Did I misunderstand ?

My question: if there is a 3.0-second audio event, how to classify it ?

Answer 1

I trained a CNN to detect the language that was spoken in an audio recording. It currently supports 176 languages with an accuracy of 98.8%. I have a fairly well commented Jupyter Notebook on my GitHub account: Spoken Language Classifier.

I expect that this is what you're looking for. Some of the things I learned include:

• The architecture doesn't need to be recurrent, because time can be encoded on the x axis. For a non-recurrent CNN the length of your input has to be fixed though.

• Spectrograms are semantically different to photographs in many respects. Popular architecures that work well for photos, may be complete overkill for spectrograms.

• Experiment with different resolutions for x and y individually. My first assumption that the time axis needs higher resolution than the frequency axis was wrong in my use case.

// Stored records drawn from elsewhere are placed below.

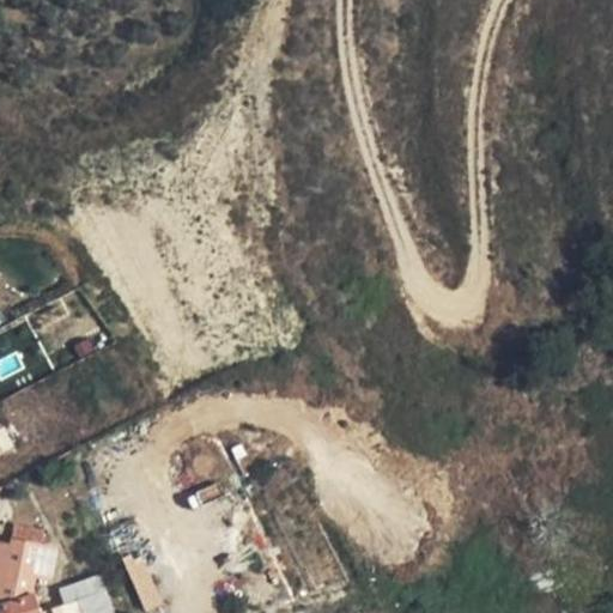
[(0,523),(5,522),(7,521),(11,516),(12,510),(11,504),(7,499),(0,496),(0,523)]
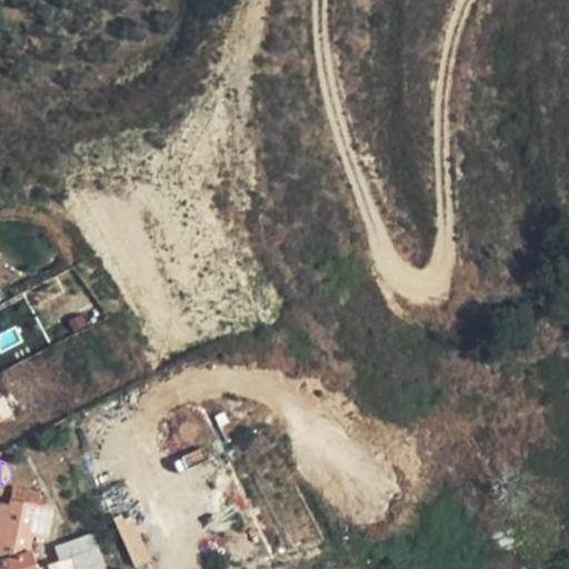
[(9,505),(0,502),(0,568),(36,568),(28,545),(31,533),(46,537),(51,509),(37,506),(39,492),(13,488),(9,505)]
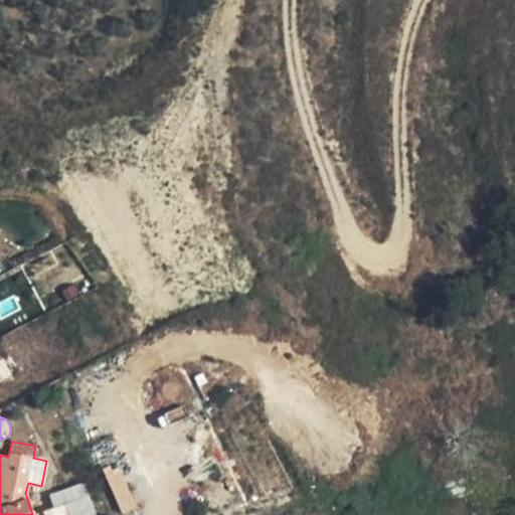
[(51,495),(56,508),(65,505),(79,500),(74,487),(51,495)]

• Use a mel-spectrogram to give higher resolution to lower frequency. Our hearing works exponentially and not linear.

Answer 2

I managed to classify time series data using Convolutional Neural Network. Convolution Neural Network is basically the same as Artificial Neural Network. The only difference is that, the input to the ANN must be convolved first to extract specific features. In an intuitive way, convolution operation basically highlights specific features of some data. It is best depicted by flashlight shined through different parts of the images. By doing so, we can highlight specific features of the image.

That's the main idea of CNN. It is inherently designed to extract spatial features. The convolution operation is usually stacked, which means you have (row,column,dimensions) so the output of the convolution is 3 dimension. The downside of this process is large computation time. To reduce that, we need pooling or downsampling which basically reduce the size of the feature detectors without losing essential features/information. For example before pooling you have 12 of 6,6 matrix as feature detectors. And after pooling you have 12 convolved data with size of 3,3. You can do these two steps over and over again before flattening which basically squash all those into (n,1) dimensional array. Afterwards, you can do normal ANN steps.

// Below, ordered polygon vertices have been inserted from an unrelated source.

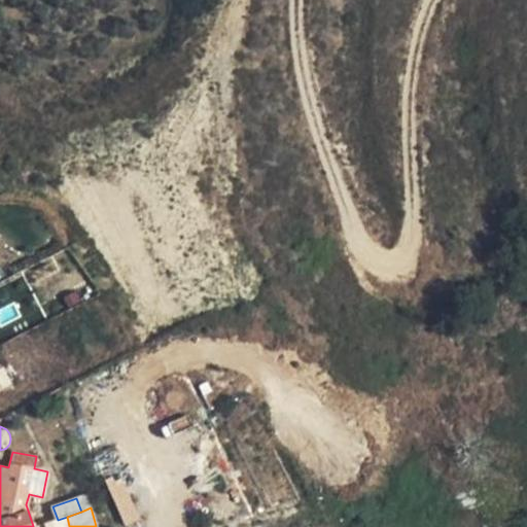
[(69,526),(67,517),(58,520),(45,524),(46,526),(69,526)]
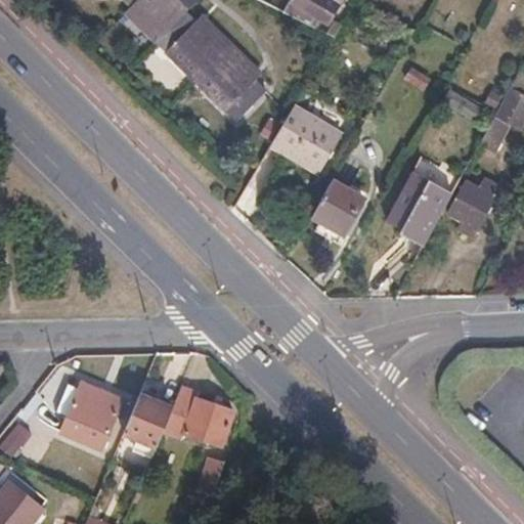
[(118,0),(119,0),(124,0),(130,6),(123,14),(155,46),(157,44),(232,122),(263,90),(251,77),(259,68),(194,7),(202,0),(118,0)]
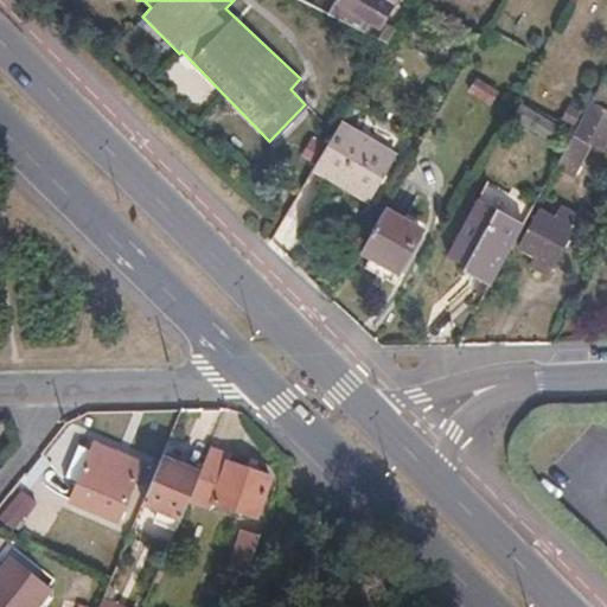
[(337,0),(336,2),(379,29),(393,6),(381,0),(337,0)]
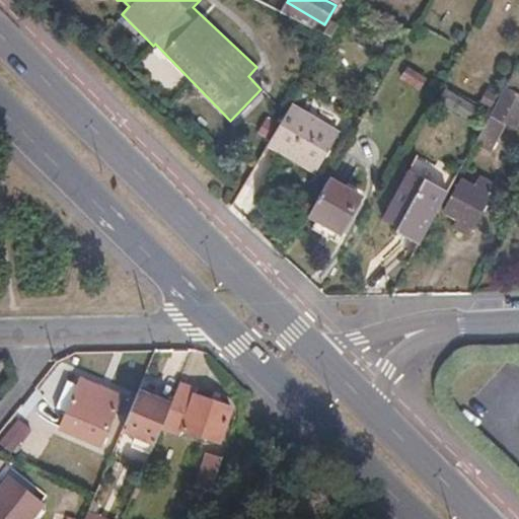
[(518,64),(517,64),(491,115),(474,145),(490,152),(505,126),(515,132),(518,124),(518,64)]
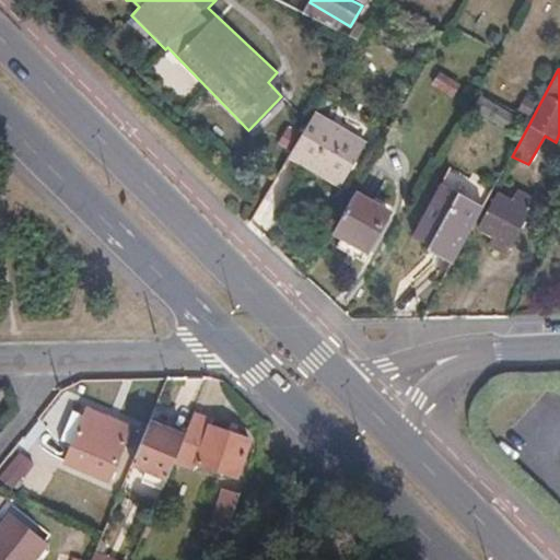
[(436,85),(454,96),(459,84),(443,76),(436,85)]
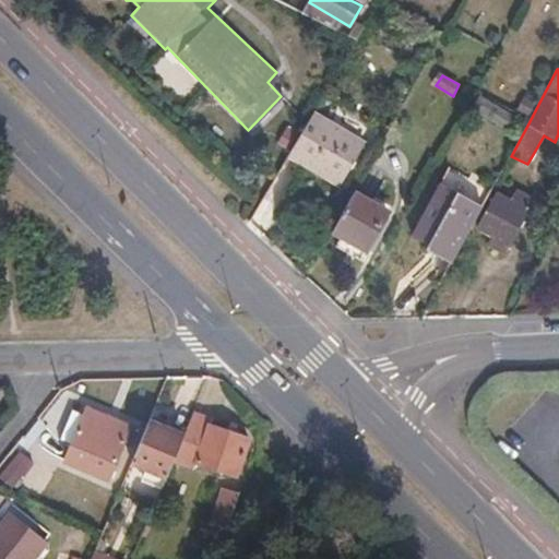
[(509,130),(516,117),(480,96),(474,109),(509,130)]
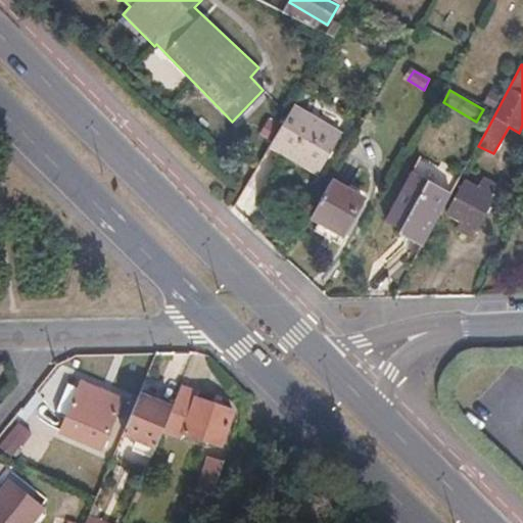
[(342,135),(294,106),(271,146),(319,175),(342,135)]
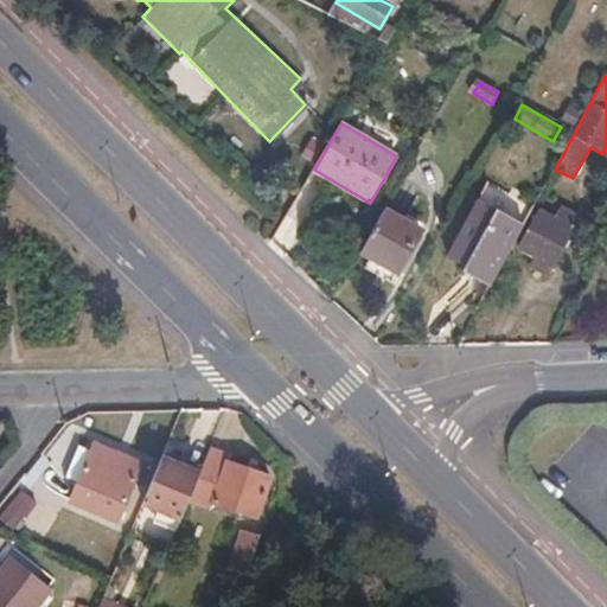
[(462,272),(492,287),(524,225),(478,200),(448,256),(465,266),(462,272)]
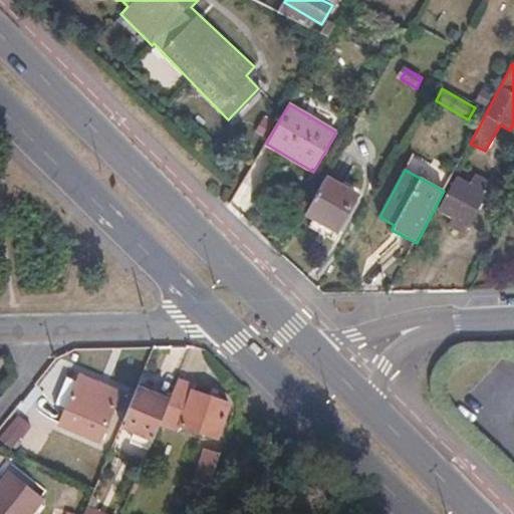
[(465,232),(491,184),(477,176),(471,185),(459,178),(441,211),(453,218),(450,224),(465,232)]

In short, the steps to classify time series data can be done using CNN. Here are the steps:

1.Convolution
2.Pooling
3.Flattening
4.Full connection (normal ANN steps)

You can add convolution and pooling layers as much as you like, but watch out for training time. There's this video by my favourite youtuber, Siraj Raval. By the way, I suggest you to use Keras for Deep Learning. Hands down the easiest deep learning library to use. Hope it helps.

Answer 3

You should use Kaldi. CTC takes care of temporal resolutions.